> **TASK PROMPT**
Output every line of the records below as a numbered list, leaving out the pictures and skipping any blank lines.

[Collected data]
..............................

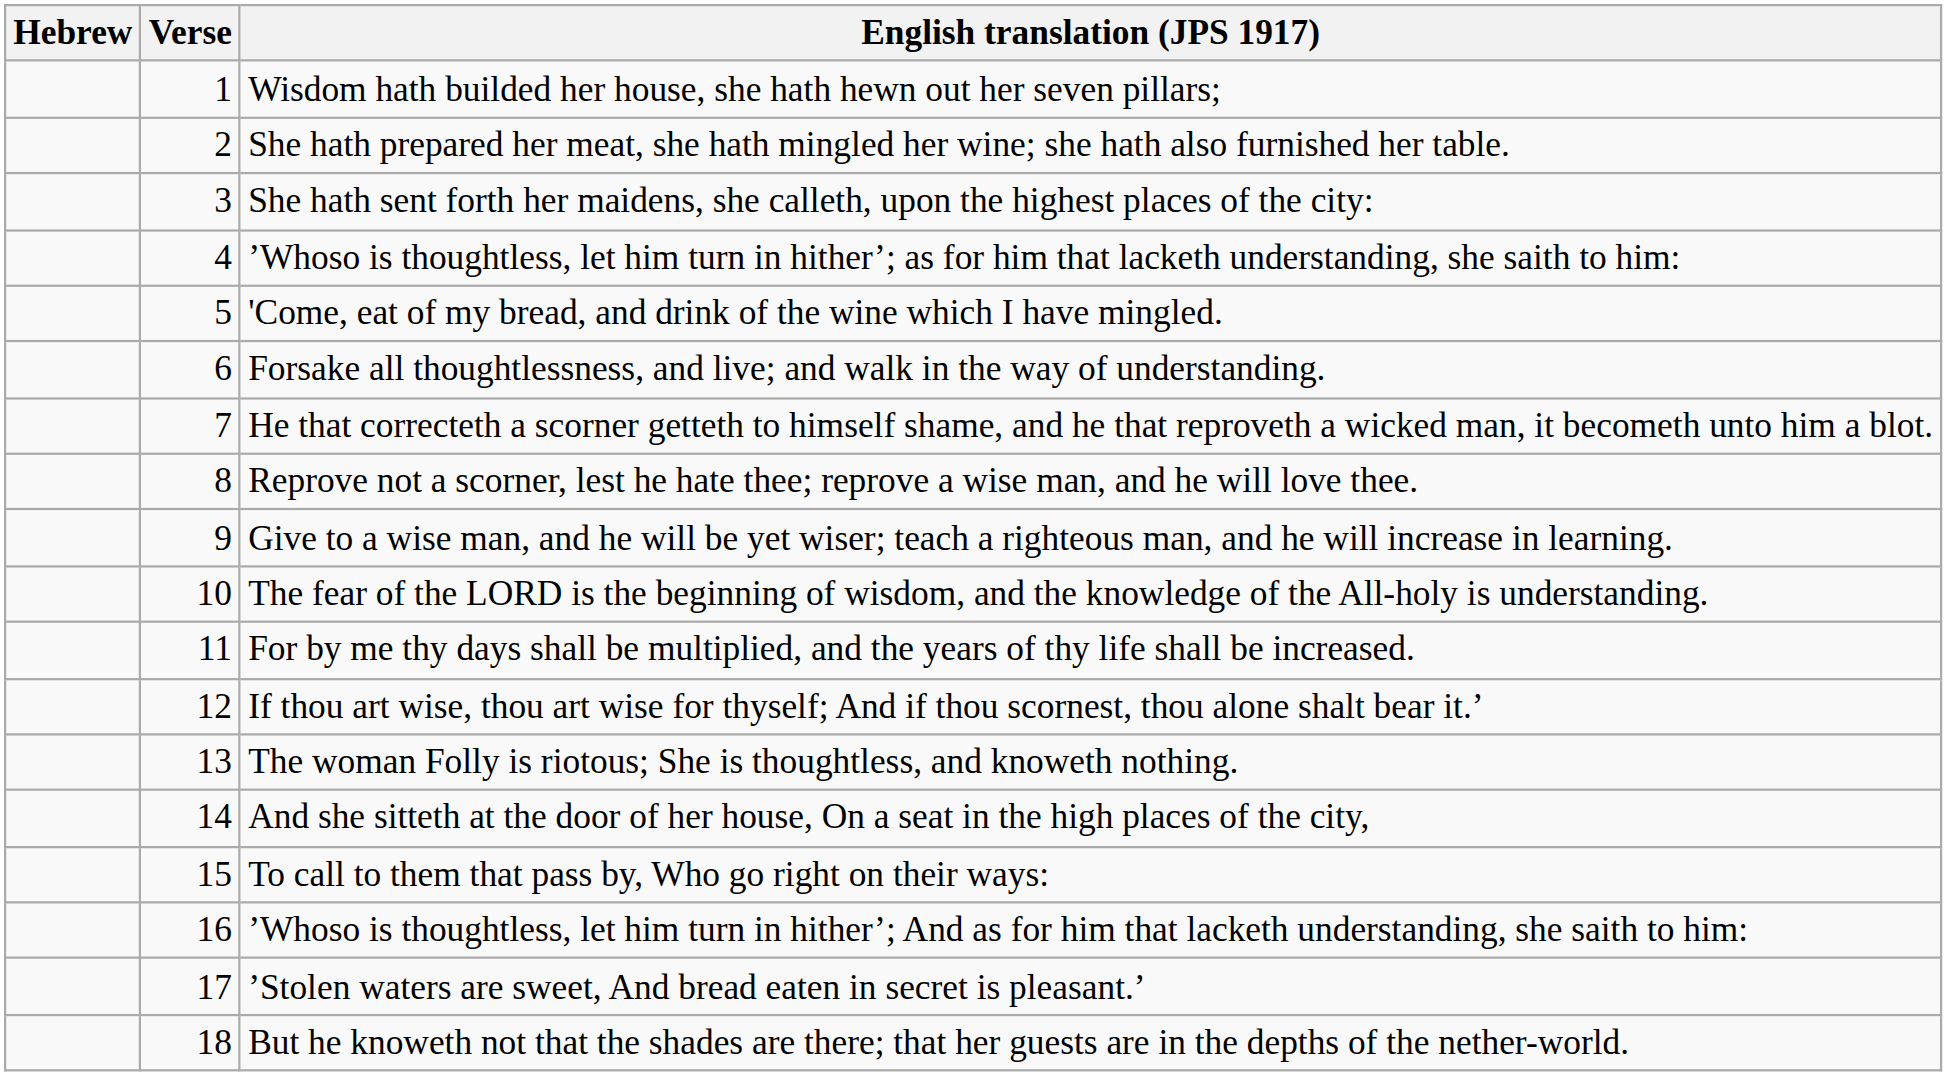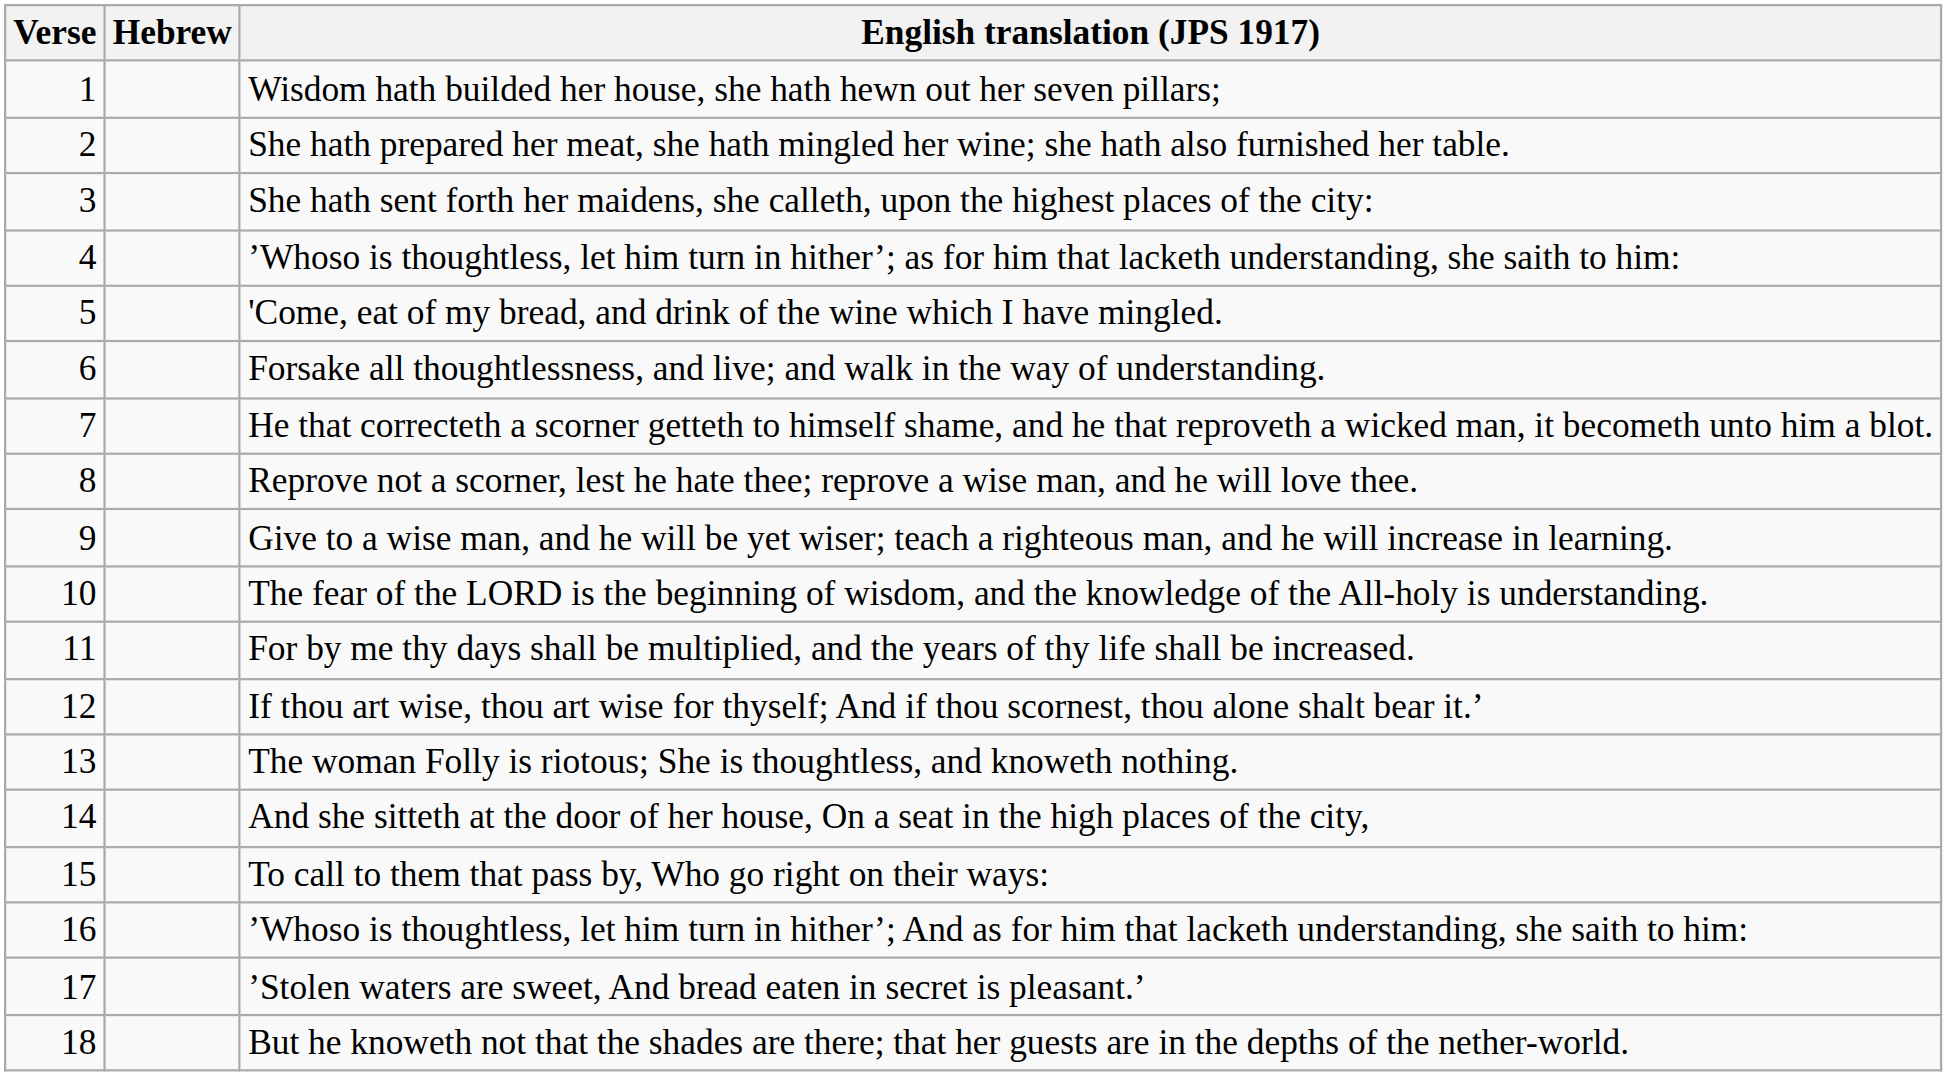columns swapped: Verse <-> Hebrew
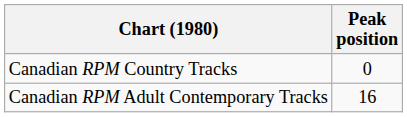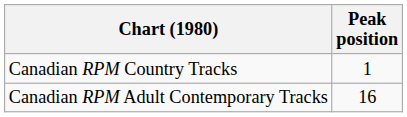Canadian RPM Country Tracks | Peak position: 0 -> 1
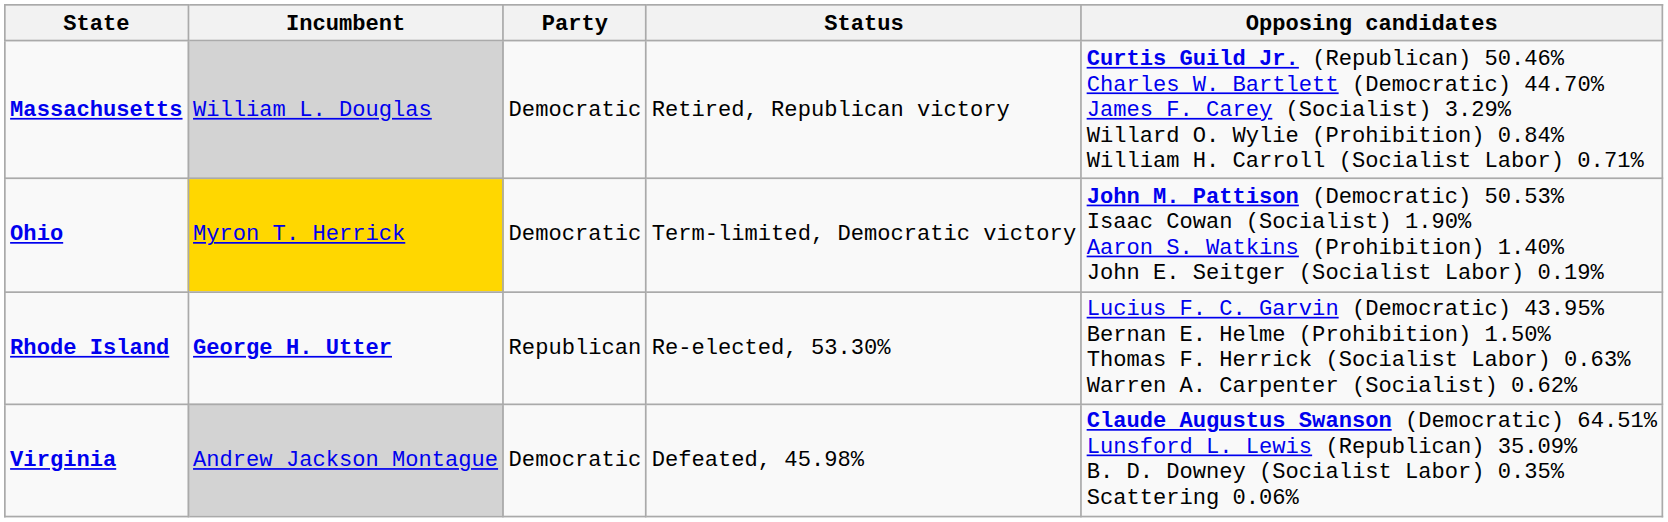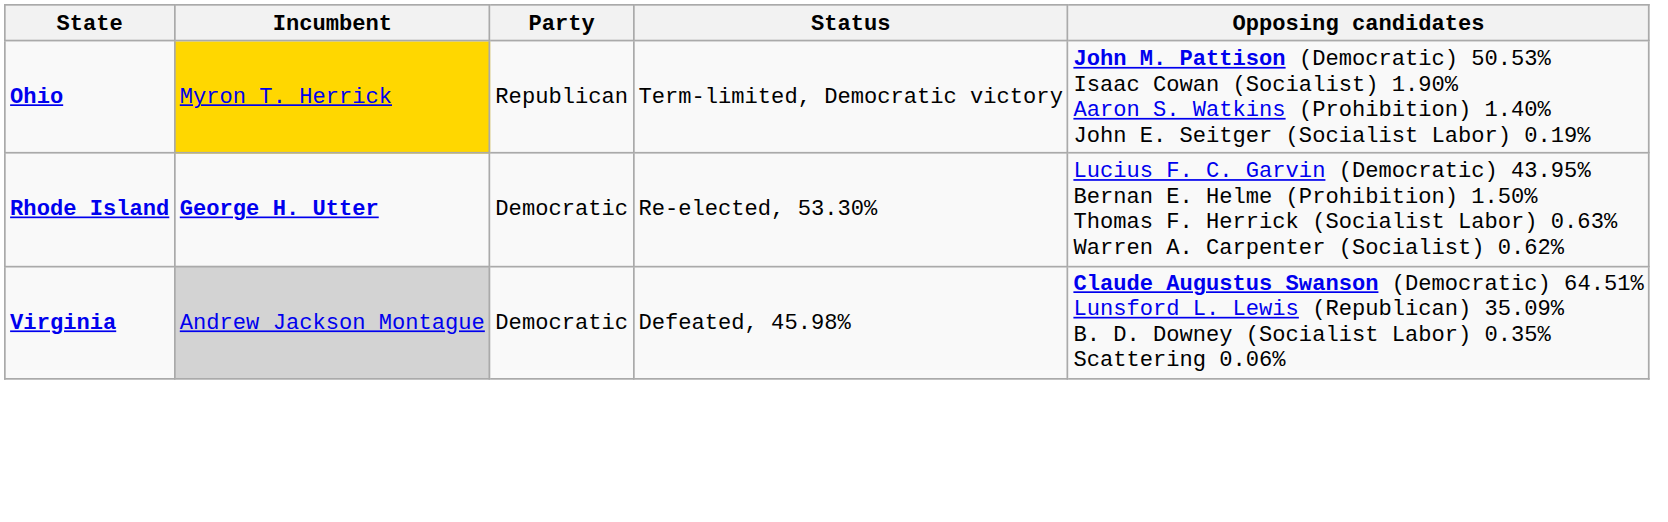- row: Massachusetts | William L. Douglas | Democratic | Retired, Republican victory | Curtis Guild Jr. (Republican) 50.46% Charles W. Bartlett (Democratic) 44.70% James F. Carey (Socialist) 3.29% Willard O. Wylie (Prohibition) 0.84% William H. Carroll (Socialist Labor) 0.71%
Ohio | Party: Democratic -> Republican
Rhode Island | Party: Republican -> Democratic
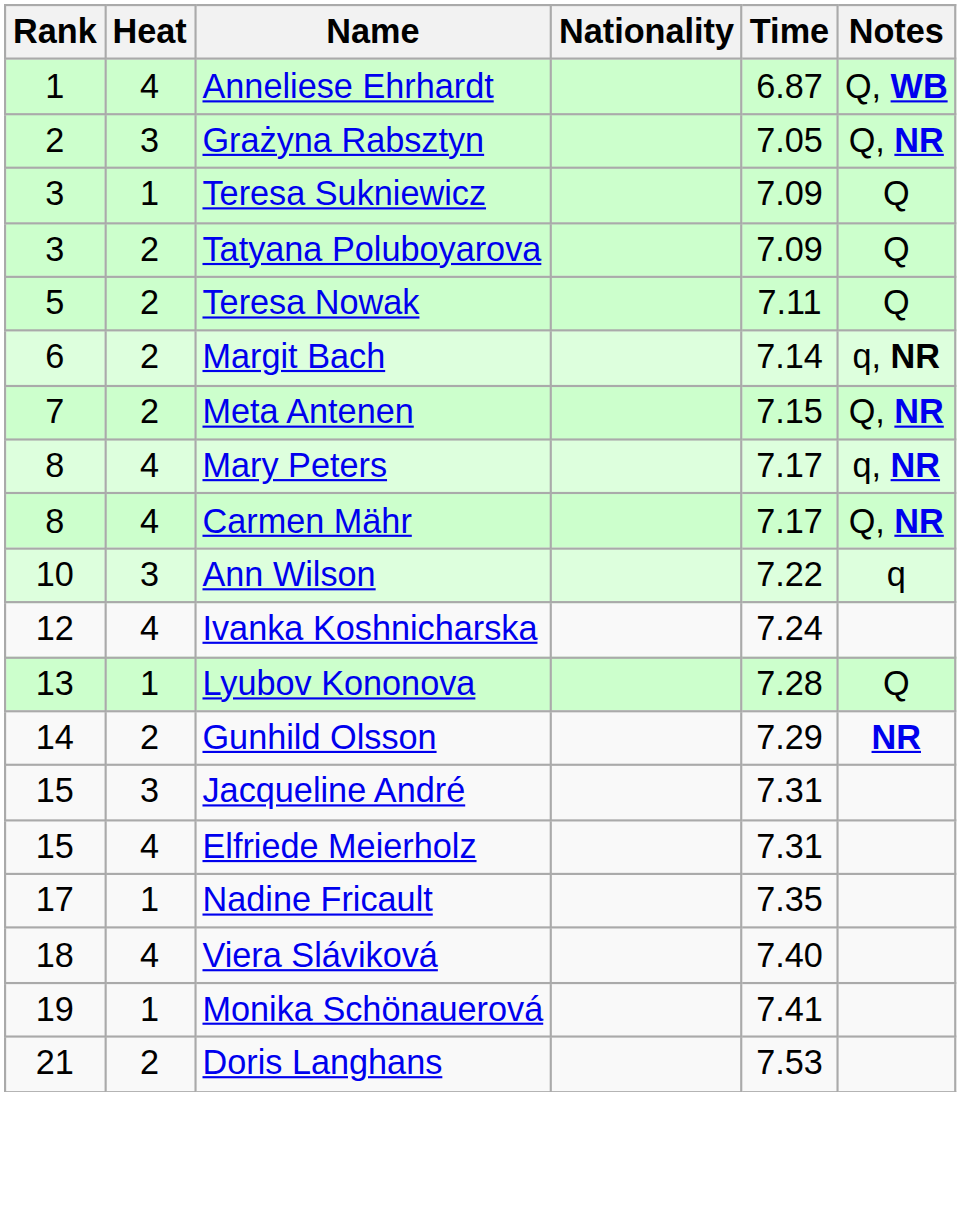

..............................

> **RESULT OF THE TASK**
1. columns swapped: Verse <-> Hebrew
2. Canadian RPM Country Tracks | Peak position: 0 -> 1
3. - row: Massachusetts | William L. Douglas | Democratic | Retired, Republican victory | Curtis Guild Jr. (Republican) 50.46% Charles W. Bartlett (Democratic) 44.70% James F. Carey (Socialist) 3.29% Willard O. Wylie (Prohibition) 0.84% William H. Carroll (Socialist Labor) 0.71%
4. Ohio | Party: Democratic -> Republican
5. Rhode Island | Party: Republican -> Democratic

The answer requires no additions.